I ran all COMPAS runs with --timestep-multiplier = 0.1. I did this because an initial run for a 50 Msol star indicated the COMPAS timestep calculations result in poor resolution on some phases (and too much resolution on others) - it seems we take too few, and large, timesteps on some phases, and probably too many, and too small (i.e. we waste compute cycles) on others.
This is the HR diagram for a 50 Msol star for sse and COMPAS at the default timestep multiplier (i.e. 1.0)

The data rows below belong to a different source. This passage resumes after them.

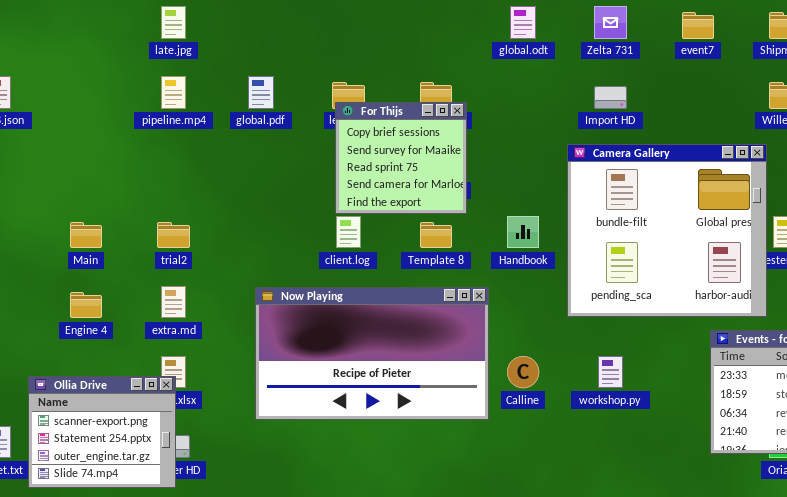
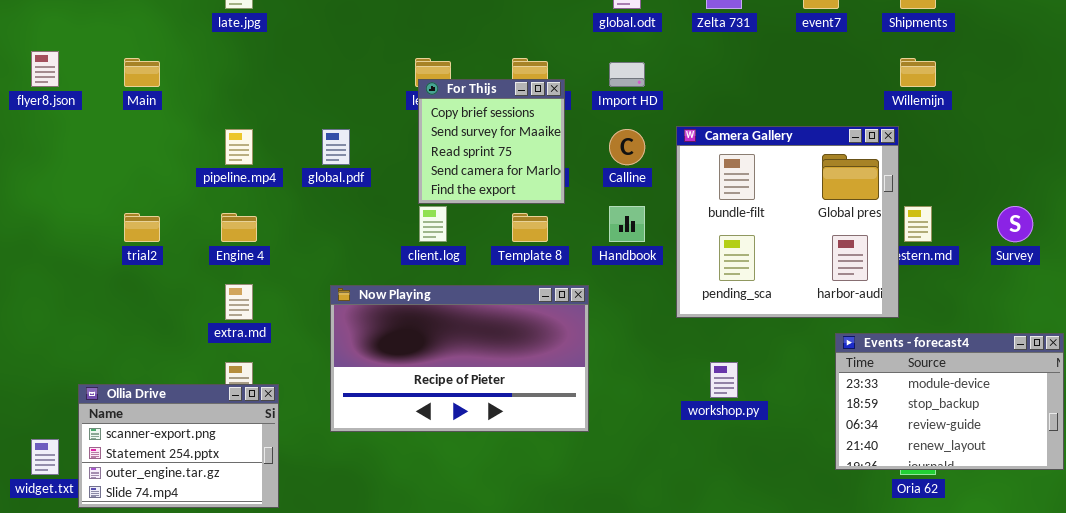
pipeline.mp4: [161,76,186,109] -> [225,129,253,165], moved
global.pdf: [248,76,274,109] -> [322,129,350,165], moved
Import HD: [594,86,627,109] -> [609,62,645,87], moved
Main: [70,222,102,248] -> [124,58,160,87], moved
trial2: [157,222,190,248] -> [124,213,160,242], moved
Engine 4: [70,292,102,318] -> [221,213,257,242], moved
Calline: [507,356,539,388] -> [609,129,645,165], moved
Ollia Drive: [28,376,176,488] -> [78,384,279,508], resized

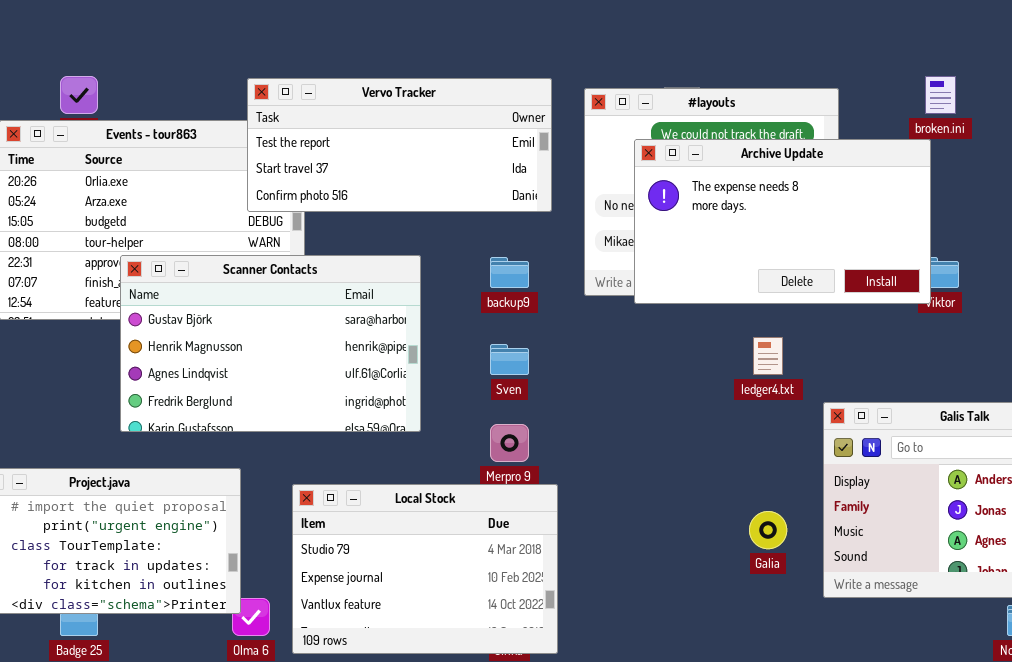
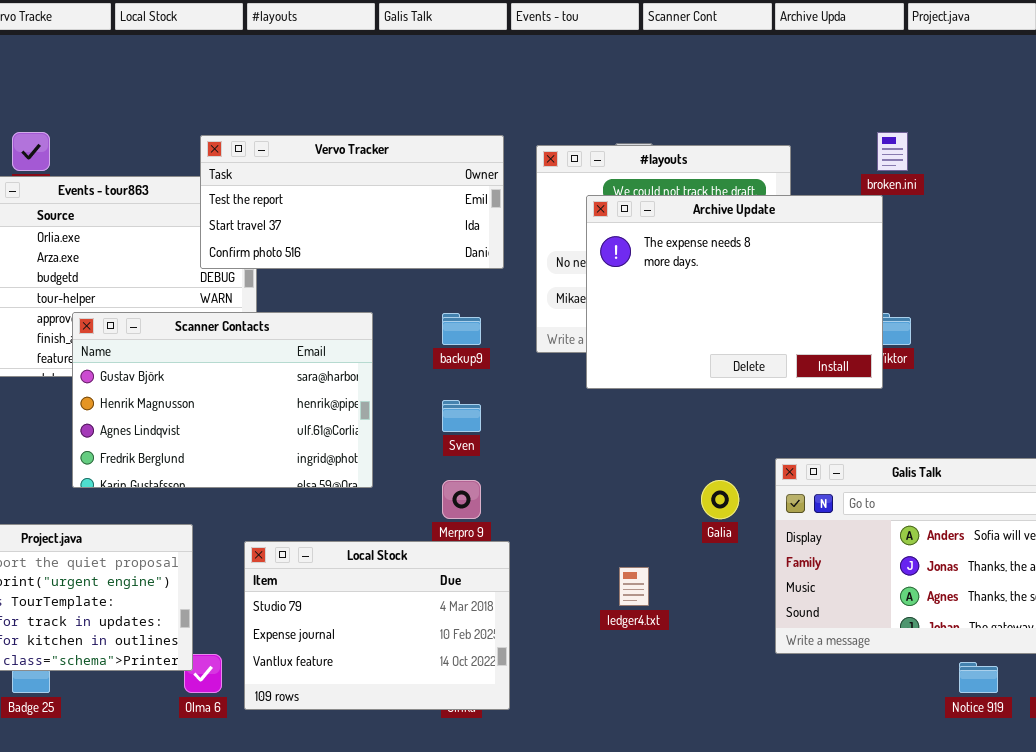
Archive Update: [634,139,931,304] -> [586,195,883,389], resized
ledger4.txt: [753,337,783,375] -> [619,567,649,606], moved
Galia: [749,511,787,549] -> [701,480,739,519], moved

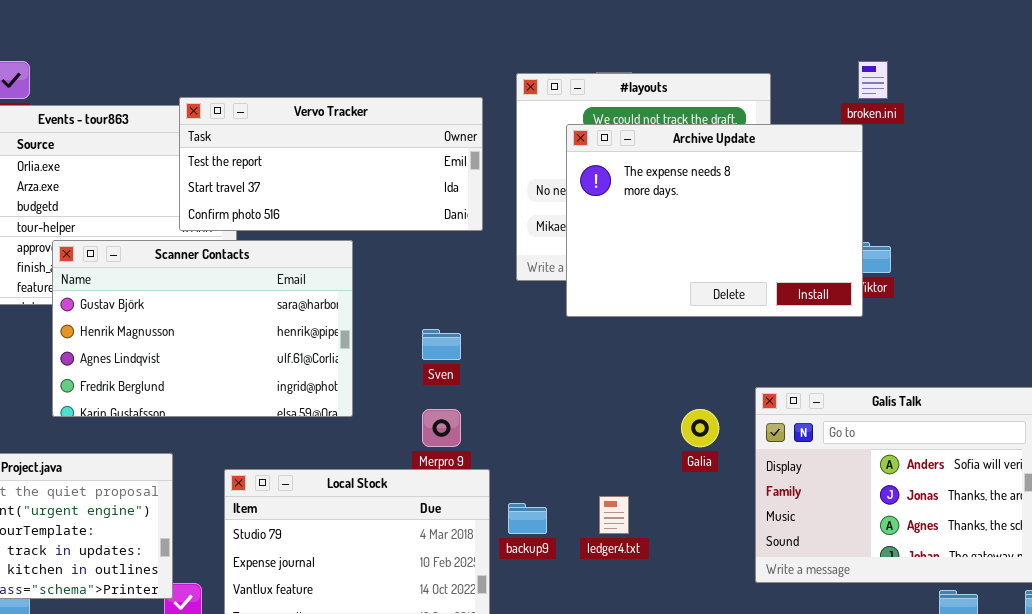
Vervo Tracker: [200,135,504,269] -> [179,97,483,231], moved
backup9: [442,313,481,345] -> [508,503,547,534], moved

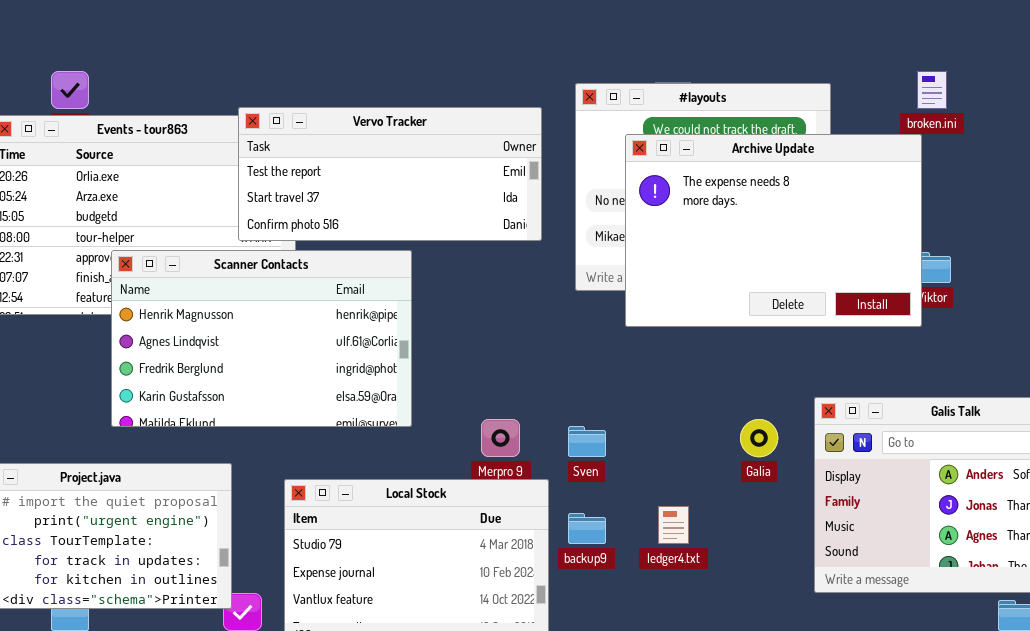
Scanner Contacts: [52,240,353,417] -> [111,250,412,427], scrolled down 1 row
Sven: [422,329,461,360] -> [568,426,606,457], moved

and with a timestep multiplier of 0.1:
I have produced some comparison plots for each of the tests run. The plots show the HR diagram, the evolution of mass, mass0, and core mass over time, and the evolution of radius over time. I have shown individual plots for both sse and COMPAS, as well as overlaid plots (the individual plots allow closer inspection of areas of small differences that may be obfuscated in the overlay plots). Each pdf file below contains the plots for a single test (different initial masses). Full resolution plots, and the datafiles used (detailed output files for both COMPAS and sse - filenames describe the test: the sse filenames include the initial mass value, and the COMPAS filenames include the initial mass value and the timestep-multiplier value), can be found at
https://drive.google.com/drive/folders/1GlBi-cbVUY1Rnlcpe3b_WE33NITg2epG?usp=drive_link
1 Msol: plots.pdf 3 Msol: plots.pdf 8 Msol: plots.pdf 10 Msol: plots.pdf 15: Msol: plots.pdf 25 Msol: plots.pdf 50 Msol: plots.pdf 80 Msol: plots.pdf 100 Msol: plots.pdf
The maximum initial mass allowed by sse is 100 Msol, so the following two sets of plots show results for COMPAS only
jeffriley
commented
6 months ago See PR #1102
ilyamandel
commented
6 months ago Fixed in #1102 , closing.
We still have an issue with discontinuous radial evolution in COMPAS.
Here's a trivial example, from
./COMPAS -n 1 --mode SSE --initial-mass 50 --detailed-outputNote that this issue does not come up in Hurley's SSE/BSE.
I believe this may be due to differences between the SSE paper and its implementation.
For example, around line 190–200 of hrdiag.f:
rmin = rminf(mass)This uses mass (i.e., M_0 in the language of the paper) to calculate rmin; meanwhile, the paper states that M_0 is used for timescales and luminosities, but M (mt in the code) for radii.
This means that, for massive stars, rmin isn’t used anyway — instead, it’s the AGB luminosity that’s used directly for the luminosity at the end of the Hertzsprung gap. And that fundamentally explains how luminosities are consistent between HG and CHeB stars even though, according to the formulae in the paper (as I read them), one uses a function of mass and the other of mass and luminosity.
In the end, it makes sense: the HG is just a smooth connection from the MS that precede it to the giant phases that follows. We need to make sure that our code does the same.